Since getting my new tripod a few weeks ago, I have been trying out night photography. A few times I have been happy with the results, but often I find that photos are grainier or blurrier than I'd like. I have made sure to turn off image stabilizer and turned the ISO to 100. I'm fairly confident that my tripod is not moving, and I have the camera set to a timer. Are there other issues that might be causing graininess or bluriness? For example, in the following photo:
It's a little harder to tell at smaller sizes, but at full size it's clearly very grainy and slightly blurry. Is it simply the conditions, or is there more to it than that? Thanks for any help or tips!
I think the reason for the grain is that a lot of the dark areas are under exposed, including the tower.
The exif data shows ISO to be 800
Try shooting at minimum ISO.
Re the softness
(1) Do you have a filter on the lens?
If so remove it.
(2) Are you using a lens hood? (helps reduce image degradation caused by flare).
(3) How are you focussing (do you get a focus confirmation light?
(4) Are you using mirror lock up?
(5) What was the atmosphere like (perfectly clear or hazy/polluted).
(6) Are you shooting RAW?.
(7) Are you using noise reduction when PPing.

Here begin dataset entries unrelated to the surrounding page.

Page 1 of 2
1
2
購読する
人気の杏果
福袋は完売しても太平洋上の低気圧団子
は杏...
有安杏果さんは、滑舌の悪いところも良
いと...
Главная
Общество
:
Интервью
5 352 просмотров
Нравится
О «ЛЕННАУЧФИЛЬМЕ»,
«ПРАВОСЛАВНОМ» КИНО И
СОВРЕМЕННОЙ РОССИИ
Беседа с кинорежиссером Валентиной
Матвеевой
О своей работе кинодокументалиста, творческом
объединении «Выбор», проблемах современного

(8) Are you sharpening when Pping?
Thank you for your reply, Richard!
First off, you'll have to forgive. I had forgotten that toward the end of my experiment, I did shoot a few photos at 800 iso without a tripod, to see how they would come out. Here is the best I could come up with at 100 iso. As you can see, still fairly noisy and blurry:
To answer your questions:
1. No filter on
2. I did have a lens hood on
3. I was using auto focus a few times and manual a few times. I'm fairly new to photography and don't quite trust my manual focusing abilities yet, but auto was having a very hard time that night.
4. No mirror lockup. Should I have this on?
5. There was a very small amount of fog in the air. I thought this perhaps contributed to the problems?
6. High quality JPEG. Should I switch to RAW?
7. I didn't do any noise reduction. I will read up on how to do this.
8. I did a bit of sharpening.
It looks like a might have a few issues going on that I need to look into. Thanks again for your input!
With focussing in the dark.
Centre focus point only active.
One shot focusing.
Pick an are of contrast to focus on (like the number on a tail)
Partly depress the shutter button and rack the lens back and forth as sharpness changes a little in the viewfinder . You will see the focus light toggling on & off as it acquires focus.
If you change the focal length the focus may shift a little.
Also try shooting around f8-f11 as this will give you a little more DOF and your lens will probably be sharper.
Long exposure tends to amplify any noise from your sensor. I'd try using long-exposure noise reduction if you didn't here. (1.6 seconds is kind of short for that to be an issue, but it's worth a try.)
And make sure that you're not increasing the exposure of the photo in post, as that will amplify random effects at the bottom of the sensitivity scale and result in noise.
Assuming a crop-sensor Canon (since you had autofocus troubles ) and assuming that you didn't crop the frame before posting, it looks like you were around 3500' (a bit more than 1000m) away from the subjects. At that distance, depth of field should be a non-factor, since you're about triple the hyperfocal distance.
The building isn't moving but it's still out of focus, so subject movement is out, too.
That leaves missed focus, camera movement, and air turbulence.
For the first, do what Richard said. (You might also consider manually focusing with live view zoomed in tight).
For camera movement, 1.6sec is in the range where mirror slap could be a problem, so mirror lockup is a good idea (use a remote trigger of some sort). Consider how sturdy your tripod is; at that focal length, even a little bit of movement is likely to show up in frame. And even a very sturdy tripod can show movement if you have wind.
For air turbulence (usually seen when the ground is a very different temperature than the air), come back another day. (Sorry.)